Sciences

Origine de la vie sur Terre

Dossier - Exobiologie : quelle est l'origine de la vie dans l'univers ?
DossierClassé sous :Astronomie , exobiologie , astrobiologie

L'obsédante question de savoir si nous sommes seuls dans l'univers et si, d'une manière plus générale, la vie est universelle, n'a toujours pas reçu de réponse à ce jour. Alors quelle est donc l'origine de la vie dans l'univers ?

  
DossiersExobiologie : quelle est l'origine de la vie dans l'univers ?
 

Pour les chimistes, le passage de la matière à la vie se fit dans l'eau avec des automates chimiques capables d'autoreproduction (faire plus de soi-même par soi-même) et d'évolution. Les molécules organiques et l'eau sont les clés de l'origine de la vie.

Quelle est l'origine de la vie sur Terre ? © WenPhotos, DP

Par analogie avec le monde vivant contemporain, on considère généralement que les automates utilisaient déjà des molécules organiques, c'est-à-dire des molécules constituées essentiellement de carbone, d'hydrogène, d'oxygène et d'azote, ou CHON, précurseurs des molécules biologiques contemporaines.

L'origine de la vie, schématisée, par autoreproduction. © DR

L'eau et la vie

Il semble bien que la Terre était déjà couverte d'océans peu de temps après sa formation, il y a plus de 4 milliards d'années, comme l'indiquent les rapports isotopiques de l'oxygène mesurés dans un zircon (cristal de silicate de zirconium contenant des traces d'uranium et de thorium qui ont permis de le dater) vieux de 4,4 milliards d'années retrouvé dans des sédiments d'Australie occidentale (Wilde et al., 2001).

Cristaux de zircon vieux de 4,4 milliards d'années, façonnés par l'eau. © DR

L'eau participa vraisemblablement aux mécanismes fondateurs de la vie primitive en assurant la diffusion des molécules organiques et en échangeant des liaisons hydrogène avec ces dernières (Brack, 2001).

L'eau est un bon solvant grâce aux liaisons hydrogène. © DR

Comme ces automates apparurent probablement entre 4,2 et 3,8 milliards d'années pendant la phase de bombardement intense de la Terre (entre 4,1 et 3,8 milliards d'années), ils devaient être suffisamment robustes et simples pour survivre à ces cataclysmes et éventuellement redémarrer plusieurs fois. Si tel est le cas, de tels automates devraient pouvoir être reproduits en tube à essais.

Plus d'informations sur l'origine de la vie sur Terre dans les pages suivantes de ce dossier ; lire aussi : Comment la vie est-elle apparue sur Terre ?

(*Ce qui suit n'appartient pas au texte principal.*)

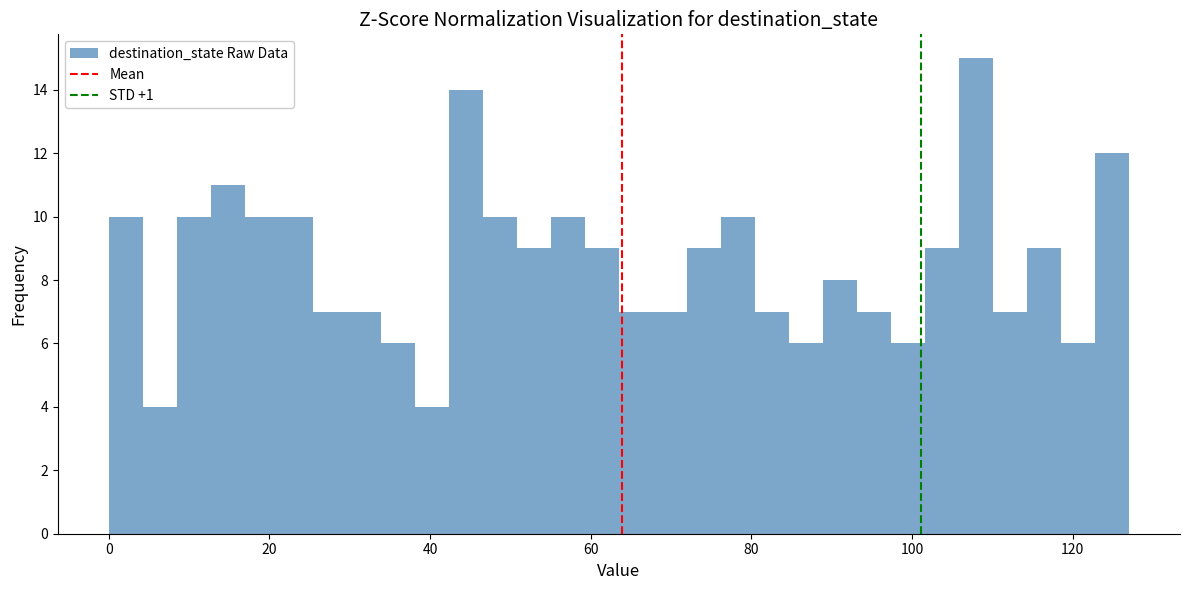

Around what value on the x-axis is the tallest bar? Give the approximate position of its centre, as read against the axis.

108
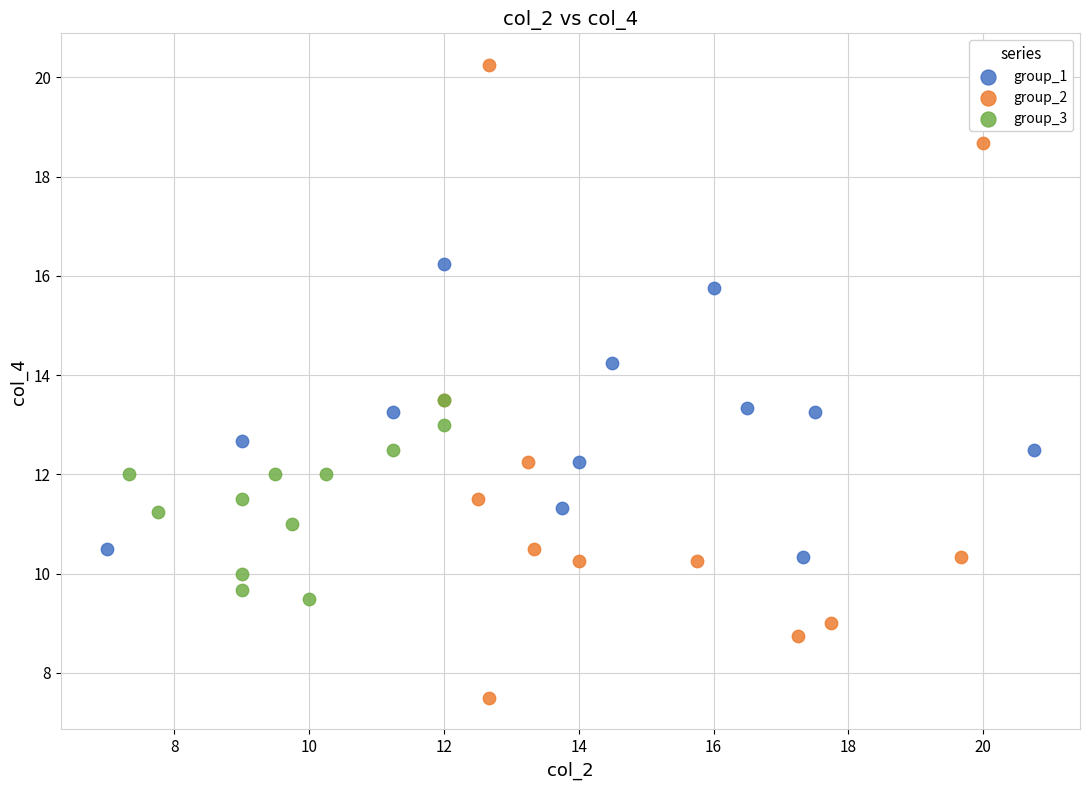

Which series contains the lowest Y value?

group_2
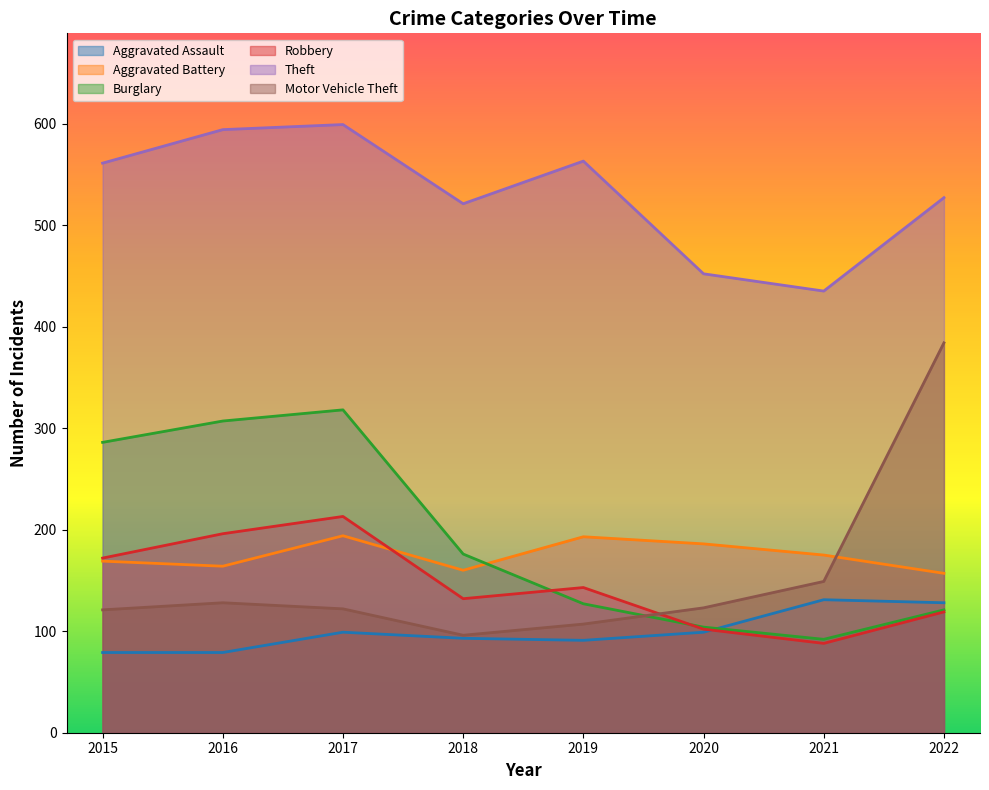

At which label does Aggravated Assault reach its minimum?

2015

Histoire : la vie extraterrestre, d'Épicure à Jacques Monod

La découverte d'une vie extraterrestre sur un corps céleste présentant un environnement voisin de celui de la Terre prouverait la relative simplicité de l'émergence de la vie et conforterait les chimistes dans leur entreprise.

L'idée d'une vie au-delà de la Terre est ancrée dans l'imaginaire humain depuis l'Antiquité. Épicure (300 av. J.-C.) écrivait déjà à Hérodote : « Les mondes sont en nombre infini... On ne saurait démontrer que dans tel monde des germes tels que d'eux se forment les animaux, les plantes et tout le reste de ce qu'on voit, pourraient n'être pas contenus ». Plus récemment, cette idée n'a cessé d'alimenter une vaste littérature de science-fiction.

Dans le même temps, les progrès spectaculaires de la biologie moléculaire permettaient de mettre en évidence l'extraordinaire complexité de la vie cellulaire et de ses mécanismes de régulation. Se développa alors l'idée qu'une telle complexité ne pouvait être, à l'origine, que le résultat d'un concours de circonstances tout à fait exceptionnel. Antoine de Saint-Exupéry (de Saint-Exupéry, 1959) écrivait : « D'une lave en fusion, d'une pâte d'étoile, d'une cellule vivante germée par miracle nous sommes issus, et, peu à peu, nous nous sommes élevés jusqu'à écrire des cantates et à peser des voies lactées ».

L'idée d'un acte isolé fondateur de la vie a été largement diffusée par Jacques Monod (Monod, 1970) : « La vie est apparue sur la Terre : quel était avant l'évènement la probabilité qu'il en fut ainsi ? L'hypothèse n'est pas exclue, au contraire, par la structure actuelle de la biosphère, que l'évènement décisif ne se soit produit qu'une seule fois. Ce qui signifierait que sa probabilité a priori était quasi nulle ». Ce point de vue, qui soutient que le système d'origine est déjà trop complexe pour qu'il se reproduise une deuxième fois, n'est pas partagé par les chimistes. Ces derniers prônent la simplicité, donc le caractère répétitif de la vie.